Originally, Mussina was trying to throw a knuckleball, but could not master it. Like a scientist in the lab, Mussina kept thinking, kept exploring other ideas and kept tinkering. He then adjusted his thought process and adapted. Instead of throwing a straight knuckler, Mussina thought he could develop something different, something unique.

“What basically happened is when I was at a young high school age we were messing around throwing knuckleballs and we can’t make the ball stop spinning. I finally decided as the ball is tumbling in there I wonder if I can make it spin too much?” Mussina said. “Instead of trying to stop it from spinning, let’s throw it like that and try to make it spin too much. I started messing with it and I got pretty good at it. I could throw it over the plate, I could make it drop and it looked different than a regular curveball. It kind of took off from there with it. It basically got me through three years of high school and three years of college and my first 3 to 4 years of pro ball.”

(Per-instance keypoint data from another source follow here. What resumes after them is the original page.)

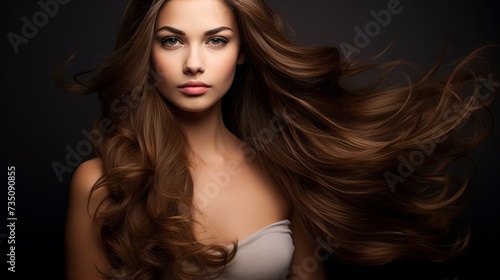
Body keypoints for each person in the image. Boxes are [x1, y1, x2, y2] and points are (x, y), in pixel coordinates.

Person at [55, 0, 498, 279]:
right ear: (147, 54)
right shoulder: (101, 183)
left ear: (242, 51)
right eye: (172, 42)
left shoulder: (280, 170)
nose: (194, 63)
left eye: (216, 41)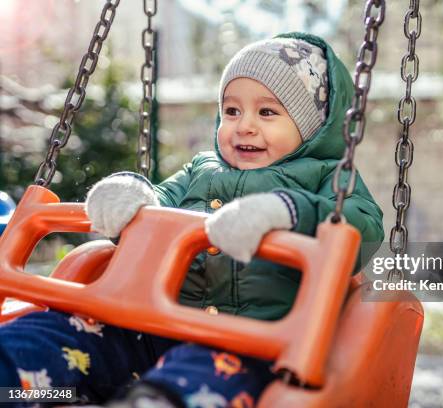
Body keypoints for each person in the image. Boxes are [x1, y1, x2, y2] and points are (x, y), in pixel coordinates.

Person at [0, 32, 383, 407]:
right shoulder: (203, 167)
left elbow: (363, 227)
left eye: (267, 112)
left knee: (196, 378)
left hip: (246, 345)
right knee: (58, 335)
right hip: (147, 327)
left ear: (312, 127)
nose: (244, 125)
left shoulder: (328, 178)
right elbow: (157, 200)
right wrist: (128, 192)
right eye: (232, 111)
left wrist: (286, 210)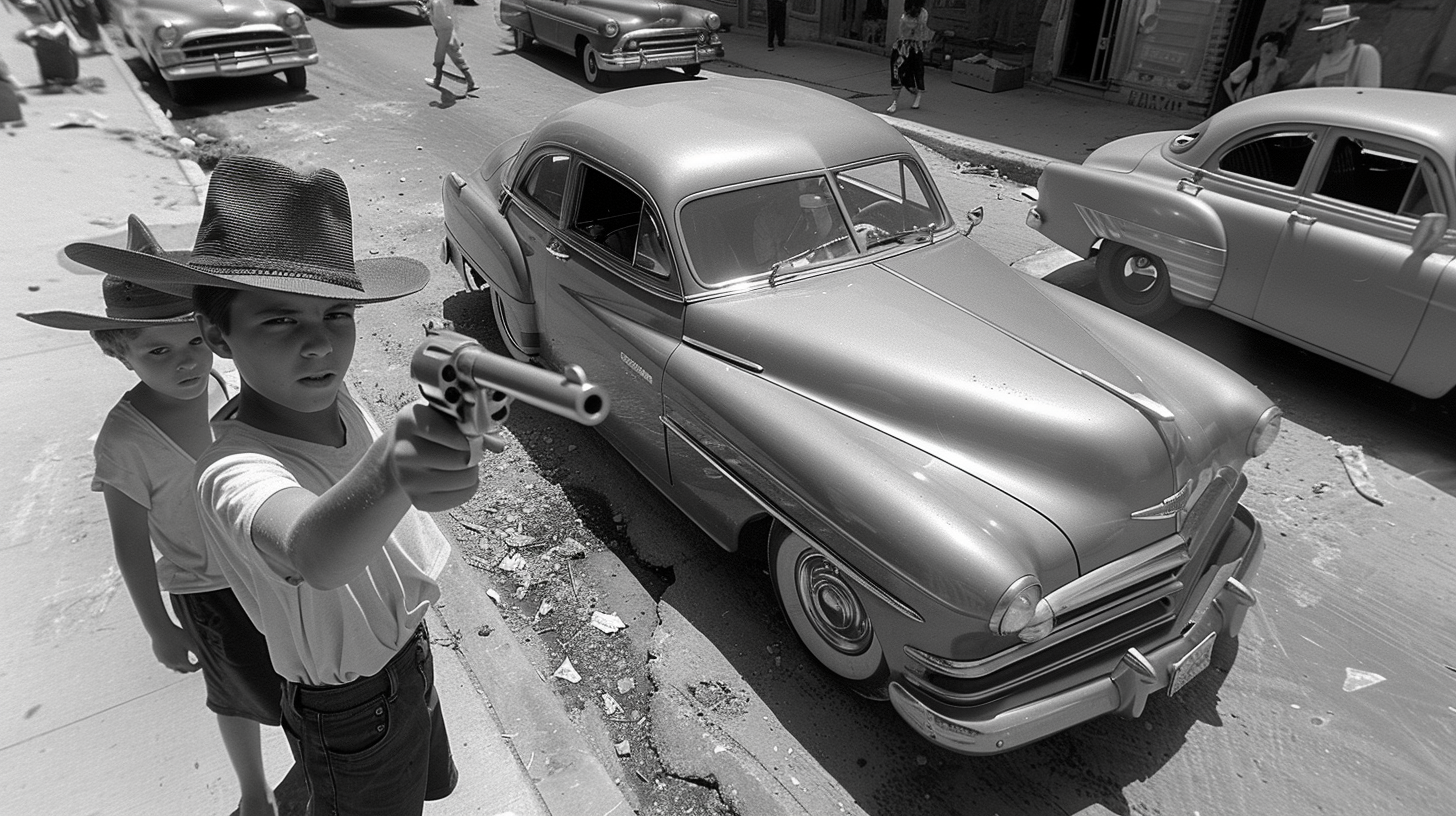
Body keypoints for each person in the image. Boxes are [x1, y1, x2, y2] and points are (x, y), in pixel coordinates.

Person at [66, 155, 491, 815]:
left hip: (408, 653)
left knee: (428, 790)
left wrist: (446, 452)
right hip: (350, 703)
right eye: (280, 320)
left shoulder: (331, 397)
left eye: (336, 316)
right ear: (218, 336)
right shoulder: (230, 468)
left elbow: (413, 503)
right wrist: (402, 460)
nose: (319, 344)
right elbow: (313, 552)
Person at [19, 217, 285, 816]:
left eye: (195, 341)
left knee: (302, 680)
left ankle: (316, 765)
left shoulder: (228, 384)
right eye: (157, 351)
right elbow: (131, 544)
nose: (186, 363)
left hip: (271, 570)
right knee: (237, 696)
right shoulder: (126, 441)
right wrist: (158, 626)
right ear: (117, 350)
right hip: (210, 590)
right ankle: (253, 792)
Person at [1291, 4, 1381, 88]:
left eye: (1332, 34)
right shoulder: (1322, 61)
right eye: (1323, 35)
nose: (1326, 40)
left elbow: (1368, 94)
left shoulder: (1364, 53)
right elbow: (1300, 88)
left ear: (1346, 31)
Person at [14, 0, 80, 91]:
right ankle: (67, 80)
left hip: (50, 75)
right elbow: (76, 46)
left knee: (43, 48)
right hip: (71, 75)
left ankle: (54, 81)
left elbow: (19, 37)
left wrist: (32, 43)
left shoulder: (35, 30)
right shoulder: (62, 26)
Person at [421, 0, 477, 92]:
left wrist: (427, 13)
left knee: (440, 57)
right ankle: (471, 82)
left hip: (444, 33)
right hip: (447, 32)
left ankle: (437, 80)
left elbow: (440, 21)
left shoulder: (437, 3)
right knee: (455, 56)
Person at [886, 0, 931, 114]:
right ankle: (895, 101)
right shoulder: (906, 14)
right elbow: (902, 30)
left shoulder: (922, 13)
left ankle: (917, 93)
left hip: (915, 47)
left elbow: (921, 29)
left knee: (916, 71)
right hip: (902, 46)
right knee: (897, 70)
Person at [1222, 30, 1289, 103]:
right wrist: (1234, 101)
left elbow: (1281, 84)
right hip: (1245, 102)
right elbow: (1227, 82)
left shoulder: (1280, 65)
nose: (1266, 54)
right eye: (1266, 50)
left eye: (1270, 51)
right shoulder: (1252, 64)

Mussina started utilizing that new pitch his sophomore year at Montoursville and went 6-1 as the Warriors captured the 1985 Class AAA state championship. He already was a good pitcher and adding the knuckle curve to his arsenal was kind of like pouring gasoline on a fire. Mussina went to an even higher level and was virtually untouchable his last two years a Montoursville, earning a scholarship to Stanford.

Throwing the knuckle curve was one thing, but being able to consistently locate it is another. That is what made Mussina so tough at Montoursville. High school hitters simply were overmatched. They literally had never seen a pitch like that before. Mussina could throw a fastball in the upper 80s one pitch and then drop a knuckle curve in there the next. It almost did not seem fair.

“Mike was overpowering with his fastball and knuckle curve. Not a lot of guys could give us trouble against that,” Mussina’s high school catcher, Eric Giles said. “It’s not like a regular curve where it breaks and goes down. It just drops right off the table.”

Ironically, Mussina’s invention meant that no coach could really help him when it came to the knuckle curve. No other pitcher was throwing that and no coach had seen something like it before. Mussina was on his own, but he kept utilizing it through a stellar Stanford career that included a 1990 national championship. It then played a prominent role in Mussina reaching the Majors by 1991 and making him one of the game’s best pitchers by 1992 in his second year with the Orioles when he went 18-5 with a 2.54 ERA.

“Nobody professionally could help me with it. No pitching coach could help me with it, no teammate could help me with it,” Mussina said. “They’re like that’s that thing? Then they try to do it and the ball comes out all over the place.”

“The thing that was unique is that at that time, in those years, the knuckle curve was new to people. Nobody threw that,” former Stanford coach Mark Marquess said. “A lot of times the curveball is a lot harder to teach and throw to be successful and if you make it a knuckle curve, there’s not many that can teach that because it’s so hard to control. He already had that mastered when he came to Stanford. He had command of it that’s and that’s what is remarkable.”

Of course, give Major Leaguers a look at something long enough and they likely will figure it out. The original knuckle curve perplexed hitters early in Mussina’s career and he became a perennial all-star and Baltimore’s ace. Before hitters could adjust and start figuring out that pitch, Mussina already was working on refining it. A fellow Stanford pitcher had shown Mussina a modified version of his best pitch and again the man who graduated Stanford in three years with an economics degree went back to class.

The new knuckle curve was not essentially a true knuckle curve, but it was labeled that way over the final 2/3 of Mussina’s career. He changed the grip and the original knuckle curve that laid the foundation for a legendary career faded away.

“It worked for a while, but I felt like the other one was better and more consistent so I kept working at it,” Mussina said. “I got better at it and used it exclusively the last 12 years that I played.”

The knuckle curve eventually went into hibernation, but its birth opened many doors and as he entered his final two years at Montoursville, Mussina started kicking them down.